Why does comparative effectiveness research fall on deaf ears?

Many of the best practices discovered in the research community are never implemented in practice.  Why is this the case?  One reason is that physicians are overloaded with information and it is costly to cull the literature for best practice information.  This is especially true when best practices are not clearly identified or change over time.

However, there is another reason why physicians would ignore best practices research: money.

If you’re a radiologist and work in a hospital complex that can offer targeted proton beams from a $100 million cyclotron to treat prostate cancer (there’s more than a half dozen already up and operating in the U.S.), are you really interested in a scientific study that definitively determines whether that, drug therapy or simply ‘watchful waiting’ is the best course for treating that slow-growing tumor?”

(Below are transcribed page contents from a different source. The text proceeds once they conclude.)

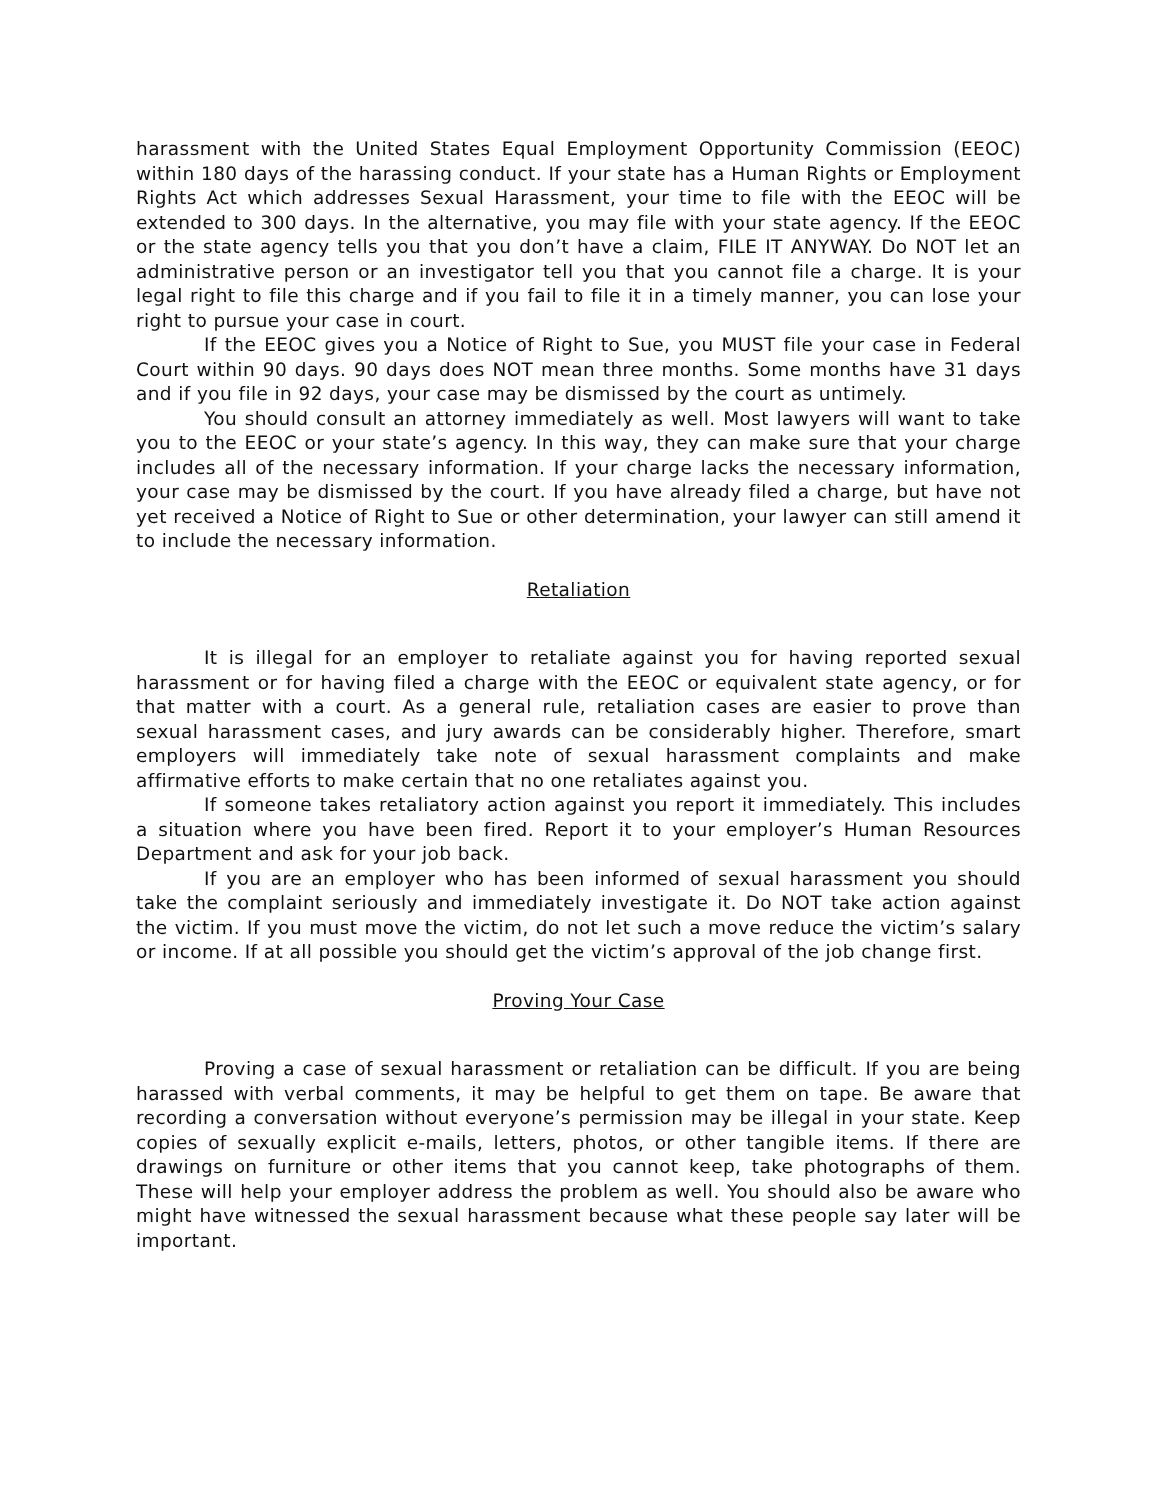harassment with the United States Equal Employment Opportunity Commission (EEOC) within 180 days of the harassing conduct. If your state has a Human Rights or Employment Rights Act which addresses Sexual Harassment, your time to file with the EEOC will be extended to 300 days. In the alternative, you may file with your state agency. If the EEOC or the state agency tells you that you don’t have a claim, FILE IT ANYWAY. Do NOT let an administrative person or an investigator tell you that you cannot file a charge. It is your legal right to file this charge and if you fail to file it in a timely manner, you can lose your right to pursue your case in court.
If the EEOC gives you a Notice of Right to Sue, you MUST file your case in Federal Court within 90 days. 90 days does NOT mean three months. Some months have 31 days and if you file in 92 days, your case may be dismissed by the court as untimely.
You should consult an attorney immediately as well. Most lawyers will want to take you to the EEOC or your state’s agency. In this way, they can make sure that your charge includes all of the necessary information. If your charge lacks the necessary information, your case may be dismissed by the court. If you have already filed a charge, but have not yet received a Notice of Right to Sue or other determination, your lawyer can still amend it to include the necessary information.
Retaliation
It is illegal for an employer to retaliate against you for having reported sexual harassment or for having filed a charge with the EEOC or equivalent state agency, or for that matter with a court. As a general rule, retaliation cases are easier to prove than sexual harassment cases, and jury awards can be considerably higher. Therefore, smart employers will immediately take note of sexual harassment complaints and make affirmative efforts to make certain that no one retaliates against you.
If someone takes retaliatory action against you report it immediately. This includes a situation where you have been fired. Report it to your employer’s Human Resources Department and ask for your job back.
If you are an employer who has been informed of sexual harassment you should take the complaint seriously and immediately investigate it. Do NOT take action against the victim. If you must move the victim, do not let such a move reduce the victim’s salary or income. If at all possible you should get the victim’s approval of the job change first.
Proving Your Case
Proving a case of sexual harassment or retaliation can be difficult. If you are being harassed with verbal comments, it may be helpful to get them on tape. Be aware that recording a conversation without everyone’s permission may be illegal in your state. Keep copies of sexually explicit e-mails, letters, photos, or other tangible items. If there are drawings on furniture or other items that you cannot keep, take photographs of them. These will help your employer address the problem as well. You should also be aware who might have witnessed the sexual harassment because what these people say later will be important.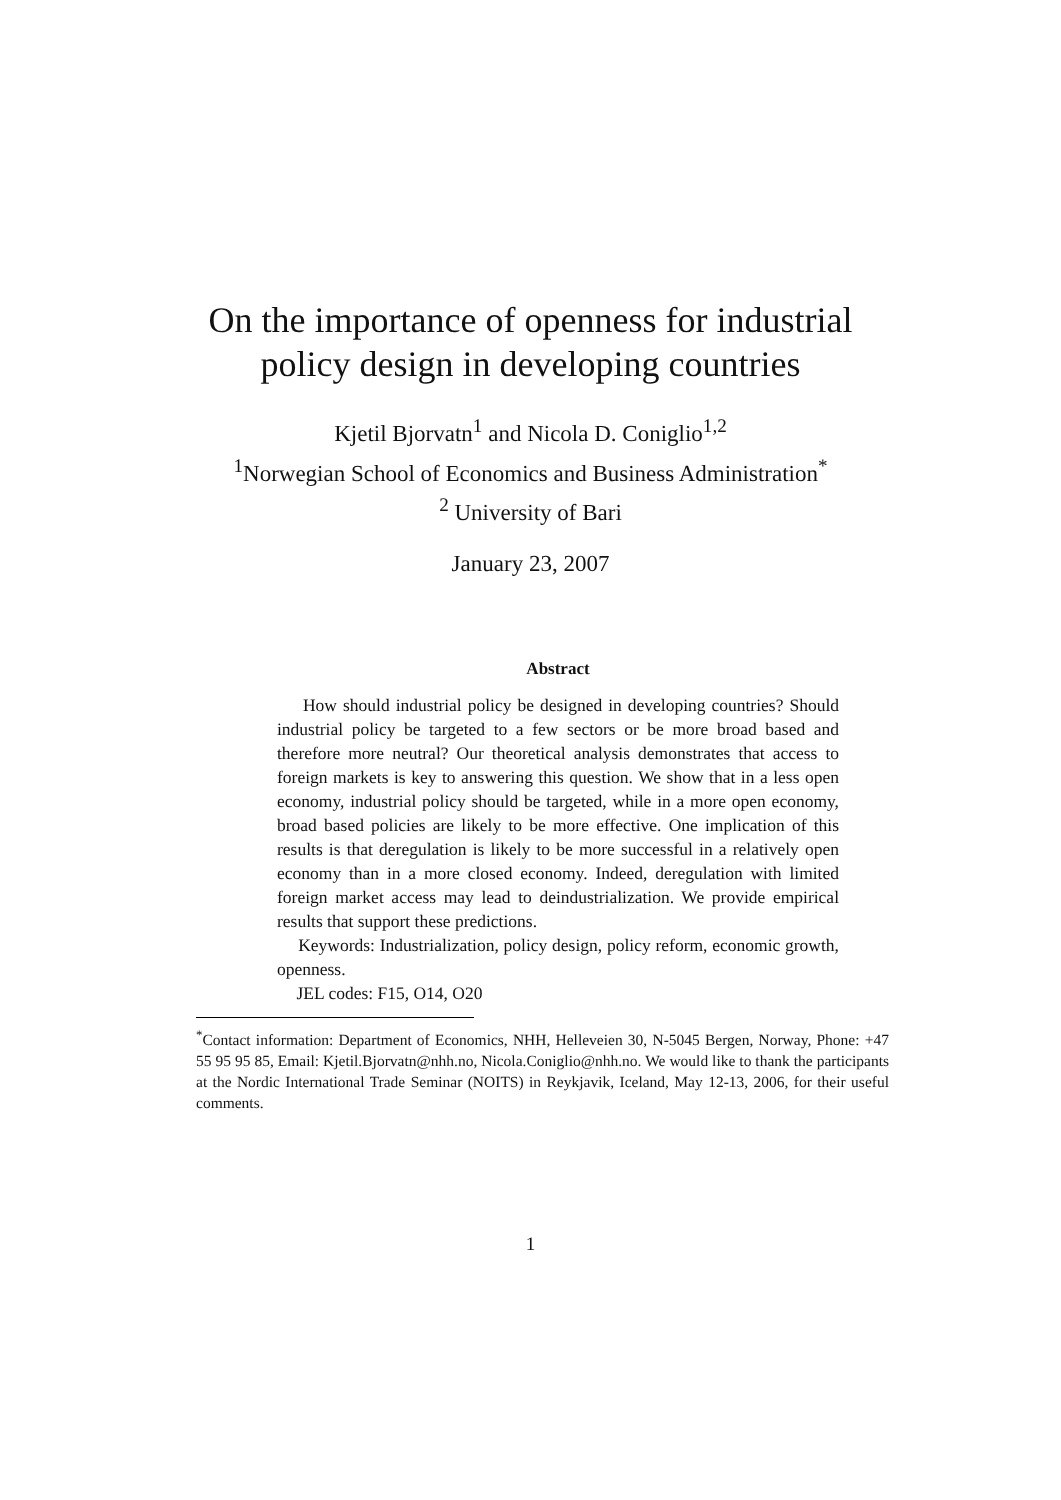On the importance of openness for industrial
policy design in developing countries
Kjetil Bjorvatn<sup>1</sup> and Nicola D. Coniglio<sup>1,2</sup>
<sup>1</sup> Norwegian School of Economics and Business Administration<sup>*</sup>
<sup>2</sup> University of Bari
January 23, 2007
Abstract
How should industrial policy be designed in developing countries? Should industrial policy be targeted to a few sectors or be more broad based and therefore more neutral? Our theoretical analysis demonstrates that access to foreign markets is key to answering this question. We show that in a less open economy, industrial policy should be targeted, while in a more open economy, broad based policies are likely to be more effective. One implication of this results is that deregulation is likely to be more successful in a relatively open economy than in a more closed economy. Indeed, deregulation with limited foreign market access may lead to deindustrialization. We provide empirical results that support these predictions.
Keywords: Industrialization, policy design, policy reform, economic growth, openness.
JEL codes: F15, O14, O20
<sup>*</sup> Contact information: Department of Economics, NHH, Helleveien 30, N-5045 Bergen, Norway, Phone: +47 55 95 95 85, Email: Kjetil.Bjorvatn@nhh.no, Nicola.Coniglio@nhh.no. We would like to thank the participants at the Nordic International Trade Seminar (NOITS) in Reykjavik, Iceland, May 12-13, 2006, for their useful comments.
1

The answer is ‘no’.  In the UK, National Institute for Health and Clinical Excellence (NICE) uses comparative effectiveness research to determine which treatments are covered by the public health insurance.  In the U.S., Patient-Centered Outcomes Research Institute (PCORI) aims to do the same thing but without the ability to affect payment policy.  Thus, PCORI is doomed to be a near useless body.

1 Comment

  1. I also get the sense that physicians sometimes recall and, at least on the surface, understand the literature but put too much weight on their opinion and go with their “gut”.